Tabler v. Higginbotham

156 S.E. 751, 110 W. Va. 9, 1931 W. Va. LEXIS 4
CourtWest Virginia Supreme Court
DecidedJanuary 20, 1931
Docket6916
StatusPublished
Cited by11 cases

This text of 156 S.E. 751 (Tabler v. Higginbotham) is published on Counsel Stack Legal Research, covering West Virginia Supreme Court primary law. Counsel Stack provides free access to over 12 million legal documents including statutes, case law, regulations, and constitutions.

Bluebook
Tabler v. Higginbotham, 156 S.E. 751, 110 W. Va. 9, 1931 W. Va.

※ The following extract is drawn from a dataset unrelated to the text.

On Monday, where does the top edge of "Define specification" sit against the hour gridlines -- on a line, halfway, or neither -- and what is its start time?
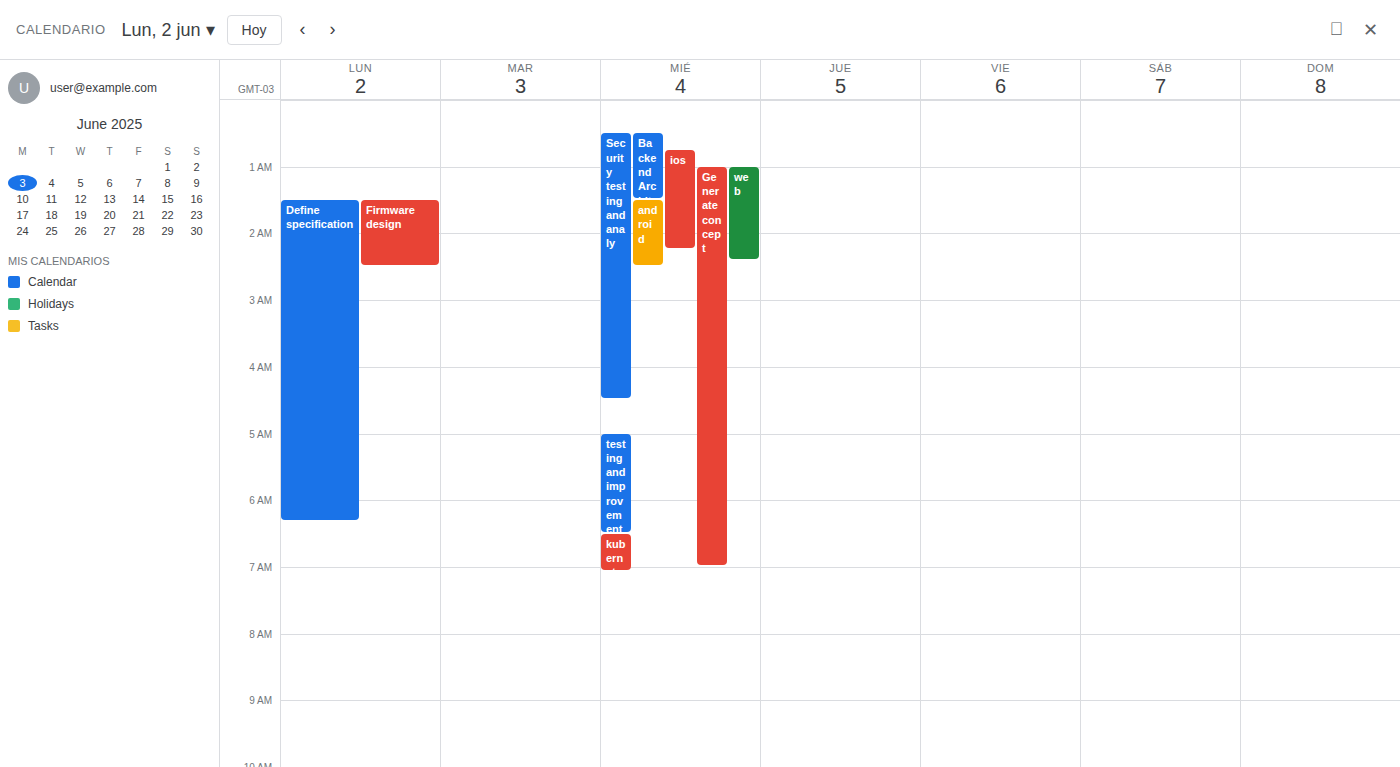
1:30 AM -- halfway between the 1 AM and 2 AM lines.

LEXIS 4 (W. Va. 1931).

Opinion

Lively, Judge:

From a judgment on a directed verdict, rendered May 23, 1930, defendant Higginbotham prosecutes error.

Defendant owned 42 shares of stock in the Bank of Jaek-sonburg on July 29, 1929, the date of the appointment of plaintiff as receiver for the bank, and on September 24, 1929, the commissioner of banking assessed against each stockholder owning stock on June 22, 1929, the full “double liability” of stockholders, the bank being insolvent. This action is to recover against defendant the sum thus assessed.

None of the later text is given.